As soon as one of the two of you feels comfortable with this exercise, (the other should get there too, but it's not necessary for both to do this at the same time), that person may try to pass the club a certain (predefined) time after having caught it.  This is a matter of deciding upon a fixed number of selfs that you will make between the moment you catch and the moment you throw back.  With 6 clubs, the 2 jugglers must make their passes at the same time, and they have to make exactly the same number of selfs after catching a pass in order to throw the next pass at the same time (otherwise there will be 4 clubs on one side and 2 on the other).
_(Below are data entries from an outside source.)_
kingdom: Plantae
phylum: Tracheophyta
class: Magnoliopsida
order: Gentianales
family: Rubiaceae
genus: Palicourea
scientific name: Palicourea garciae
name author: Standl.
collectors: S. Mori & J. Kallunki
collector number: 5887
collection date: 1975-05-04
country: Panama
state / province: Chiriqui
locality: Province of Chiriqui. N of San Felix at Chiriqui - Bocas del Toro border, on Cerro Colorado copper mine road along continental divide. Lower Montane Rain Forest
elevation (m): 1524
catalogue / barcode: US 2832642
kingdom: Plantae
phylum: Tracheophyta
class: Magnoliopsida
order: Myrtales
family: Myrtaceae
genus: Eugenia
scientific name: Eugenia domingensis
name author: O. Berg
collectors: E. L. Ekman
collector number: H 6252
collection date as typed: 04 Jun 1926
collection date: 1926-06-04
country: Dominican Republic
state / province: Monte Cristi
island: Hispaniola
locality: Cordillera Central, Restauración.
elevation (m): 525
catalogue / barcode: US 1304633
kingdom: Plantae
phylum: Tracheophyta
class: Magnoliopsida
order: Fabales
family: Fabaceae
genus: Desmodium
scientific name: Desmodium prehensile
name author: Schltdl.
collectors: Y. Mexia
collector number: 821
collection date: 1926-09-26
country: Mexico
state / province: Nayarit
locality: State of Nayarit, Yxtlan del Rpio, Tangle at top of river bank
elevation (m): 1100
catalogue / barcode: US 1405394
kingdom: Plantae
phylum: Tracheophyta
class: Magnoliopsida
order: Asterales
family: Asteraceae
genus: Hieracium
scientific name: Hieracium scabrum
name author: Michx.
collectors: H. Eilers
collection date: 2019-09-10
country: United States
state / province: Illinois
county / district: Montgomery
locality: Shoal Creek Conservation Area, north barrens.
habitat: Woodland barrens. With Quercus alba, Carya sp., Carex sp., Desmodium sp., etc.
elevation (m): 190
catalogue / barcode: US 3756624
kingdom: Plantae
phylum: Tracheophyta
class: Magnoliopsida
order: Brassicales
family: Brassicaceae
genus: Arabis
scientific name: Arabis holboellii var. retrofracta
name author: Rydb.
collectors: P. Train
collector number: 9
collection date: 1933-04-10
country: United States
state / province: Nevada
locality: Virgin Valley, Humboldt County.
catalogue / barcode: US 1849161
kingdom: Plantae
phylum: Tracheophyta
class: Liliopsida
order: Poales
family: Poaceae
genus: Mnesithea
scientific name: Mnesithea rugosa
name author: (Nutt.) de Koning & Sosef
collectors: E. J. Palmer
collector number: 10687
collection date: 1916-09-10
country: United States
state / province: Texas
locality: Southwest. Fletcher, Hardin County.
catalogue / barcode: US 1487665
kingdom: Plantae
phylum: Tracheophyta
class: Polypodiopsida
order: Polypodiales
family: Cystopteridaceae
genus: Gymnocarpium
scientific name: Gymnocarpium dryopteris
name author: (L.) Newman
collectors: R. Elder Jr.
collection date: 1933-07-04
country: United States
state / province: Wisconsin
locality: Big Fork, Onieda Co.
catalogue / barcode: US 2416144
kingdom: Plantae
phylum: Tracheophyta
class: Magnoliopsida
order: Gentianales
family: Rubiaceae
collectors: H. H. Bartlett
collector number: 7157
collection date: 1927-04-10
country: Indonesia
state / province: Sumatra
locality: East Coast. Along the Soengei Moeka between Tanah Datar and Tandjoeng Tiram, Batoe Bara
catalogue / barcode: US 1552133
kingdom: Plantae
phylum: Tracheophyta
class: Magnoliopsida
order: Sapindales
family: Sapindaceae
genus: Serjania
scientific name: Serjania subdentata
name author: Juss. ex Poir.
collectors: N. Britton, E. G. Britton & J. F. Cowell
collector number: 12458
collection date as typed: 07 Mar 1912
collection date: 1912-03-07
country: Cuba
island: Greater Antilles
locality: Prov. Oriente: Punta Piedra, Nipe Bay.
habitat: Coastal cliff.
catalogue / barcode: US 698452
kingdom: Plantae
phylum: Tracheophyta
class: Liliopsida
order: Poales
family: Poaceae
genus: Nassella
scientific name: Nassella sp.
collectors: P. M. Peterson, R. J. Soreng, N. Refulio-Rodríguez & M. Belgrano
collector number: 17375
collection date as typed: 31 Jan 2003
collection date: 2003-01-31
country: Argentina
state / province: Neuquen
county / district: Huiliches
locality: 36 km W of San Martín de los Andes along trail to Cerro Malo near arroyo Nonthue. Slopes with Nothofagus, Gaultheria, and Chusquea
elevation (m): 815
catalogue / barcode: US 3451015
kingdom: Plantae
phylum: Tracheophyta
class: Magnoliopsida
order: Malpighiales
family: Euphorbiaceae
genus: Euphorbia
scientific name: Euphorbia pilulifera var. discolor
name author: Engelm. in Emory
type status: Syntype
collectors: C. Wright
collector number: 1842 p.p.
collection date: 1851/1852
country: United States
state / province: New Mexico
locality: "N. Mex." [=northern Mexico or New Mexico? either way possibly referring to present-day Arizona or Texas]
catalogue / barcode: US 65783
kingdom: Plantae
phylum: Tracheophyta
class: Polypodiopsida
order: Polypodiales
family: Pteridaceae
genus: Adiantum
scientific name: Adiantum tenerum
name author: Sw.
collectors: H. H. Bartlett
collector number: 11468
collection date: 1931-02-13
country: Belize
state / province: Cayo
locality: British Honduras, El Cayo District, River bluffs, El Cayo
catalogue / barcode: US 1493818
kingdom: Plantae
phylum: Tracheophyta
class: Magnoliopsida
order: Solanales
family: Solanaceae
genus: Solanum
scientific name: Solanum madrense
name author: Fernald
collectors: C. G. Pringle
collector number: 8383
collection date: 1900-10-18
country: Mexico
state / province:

With classic non-ambidextrous rhythms, you can choose any odd number to decide how many selfs you're going to make between catching a pass and making one.  I suggest trying 5 selfs to begin with (6-count), then try with 3 selfs (4-count).

In 6-count, you throw back the club that you just caught as soon as it arrives in your right hand (if you caught it in your left hand).  In 4-count, you pass the club that is in your right hand when the club that you caught gets there.  It all comes down to throwing a pass instead of a 4th self (which is how we get 4-count, and it's similar for all n-count).

This is the causal diagram of 4-count with 5 clubs (see above notes on 5-count for a quick explanation, or to learn more about causal diagrams, see causal diagrams and siteswaps in passing).

When this becomes easy for you, you are ready for your first 6-clubs patterns.